Besides my own panel and a few other G.I.F.T.S., I also
enjoyed some of the more academic research presentations. One favorite was “Disaster! Imperialism in Crisis,” an analysis of four
environmental disaster movies by Jenna Hanchey of the University of Texas at
Austin. She looked at two movies from
the nineties and compared them to two movies in the oughts and found in the
latter a greater sense of anxiety about the ability of both science and the American
government to solve problems. The
imperialism comes in with the idea that some cultures and countries (notably in
Africa) don’t matter when it comes to saving people from disaster.

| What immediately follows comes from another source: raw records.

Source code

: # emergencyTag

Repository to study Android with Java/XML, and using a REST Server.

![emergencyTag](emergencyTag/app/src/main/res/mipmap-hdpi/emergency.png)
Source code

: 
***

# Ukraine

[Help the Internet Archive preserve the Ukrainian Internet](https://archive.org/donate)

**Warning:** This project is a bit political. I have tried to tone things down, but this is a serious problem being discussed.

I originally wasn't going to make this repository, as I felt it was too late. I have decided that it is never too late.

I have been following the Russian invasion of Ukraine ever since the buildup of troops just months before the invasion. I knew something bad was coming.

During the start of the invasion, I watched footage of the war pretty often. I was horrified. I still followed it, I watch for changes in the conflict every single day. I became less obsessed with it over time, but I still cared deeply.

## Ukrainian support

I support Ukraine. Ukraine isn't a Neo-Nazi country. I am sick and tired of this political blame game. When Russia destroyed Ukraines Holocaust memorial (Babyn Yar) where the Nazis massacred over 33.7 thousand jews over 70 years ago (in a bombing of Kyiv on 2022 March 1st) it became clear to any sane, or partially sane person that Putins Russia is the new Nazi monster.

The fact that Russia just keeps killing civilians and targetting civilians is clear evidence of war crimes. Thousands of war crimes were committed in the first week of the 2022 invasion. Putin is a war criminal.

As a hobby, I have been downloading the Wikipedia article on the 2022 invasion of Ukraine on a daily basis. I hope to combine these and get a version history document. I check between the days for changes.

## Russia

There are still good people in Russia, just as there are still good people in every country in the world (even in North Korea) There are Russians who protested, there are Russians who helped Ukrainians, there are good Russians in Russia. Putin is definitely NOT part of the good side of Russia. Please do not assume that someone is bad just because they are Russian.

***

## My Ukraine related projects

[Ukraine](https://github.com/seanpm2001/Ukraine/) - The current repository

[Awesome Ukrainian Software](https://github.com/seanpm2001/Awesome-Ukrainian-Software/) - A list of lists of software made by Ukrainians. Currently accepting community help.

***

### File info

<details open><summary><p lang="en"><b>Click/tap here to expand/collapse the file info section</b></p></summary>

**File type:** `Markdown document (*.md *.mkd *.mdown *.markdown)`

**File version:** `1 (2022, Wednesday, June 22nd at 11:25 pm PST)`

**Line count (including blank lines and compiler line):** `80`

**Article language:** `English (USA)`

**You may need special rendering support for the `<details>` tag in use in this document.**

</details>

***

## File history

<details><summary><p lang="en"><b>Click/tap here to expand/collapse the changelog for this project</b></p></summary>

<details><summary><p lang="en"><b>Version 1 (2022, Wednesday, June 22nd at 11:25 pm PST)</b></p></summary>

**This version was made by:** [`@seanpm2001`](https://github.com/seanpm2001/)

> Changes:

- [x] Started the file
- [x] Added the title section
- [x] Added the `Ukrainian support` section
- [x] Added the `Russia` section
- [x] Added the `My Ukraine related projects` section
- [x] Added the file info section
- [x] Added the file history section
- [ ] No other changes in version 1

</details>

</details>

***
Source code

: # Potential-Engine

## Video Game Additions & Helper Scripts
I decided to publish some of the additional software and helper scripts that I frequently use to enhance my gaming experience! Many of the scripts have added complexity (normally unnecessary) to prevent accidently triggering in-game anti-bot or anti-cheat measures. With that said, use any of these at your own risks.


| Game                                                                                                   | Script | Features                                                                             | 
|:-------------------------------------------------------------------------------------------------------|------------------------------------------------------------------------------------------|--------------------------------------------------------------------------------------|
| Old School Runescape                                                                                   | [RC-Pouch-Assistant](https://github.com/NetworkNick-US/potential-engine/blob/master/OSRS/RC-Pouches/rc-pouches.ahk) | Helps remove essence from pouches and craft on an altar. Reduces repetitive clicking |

Speaking on a panel sponsored by the Health Communication
Division, Mary-Jo Losso-Engle of CSU Northridge offered a fascinating analysis
of the way in which breast cancer survivors either deploy or reject the images
presented of them by the media. What I
liked in this presentation was hearing about all those who reject the “battle”
and “hero” metaphor, adopting instead a view, “well, what other choice did I
have?” Her paper was called, “Warriors
in Pink: The Negotiation of Mediated
Breast Cancer Rhetoric by Long Term Survivors.”
But as an old (in all ways) fan of Kenneth Burke, my
favorite presentation was the one given by Scott Church of Brigham Young
University: “Perspective by Congruity,
Possession by Misnomer, and the Rhetoric of Girl Talks Mash-ups.” He managed to speak with energy and wit as he
reviewed Burke’s concepts and link them to his text. I also liked the texts on which he
focused. I enjoyed the return to Burke
as well as the bits of video he showed on his own laptop.
And of course I enjoyed the panel on assessment in which my
colleague Jon Bouknight participated. It
taught me that there are no perfect methods of assessment and that colleges differ monumentally when it comes to the ways in which they measure, test, review, etc etc student and program learning outcomes. Knowing the vast diversity in the universe of assessment just made me feel a little bit better about the known world.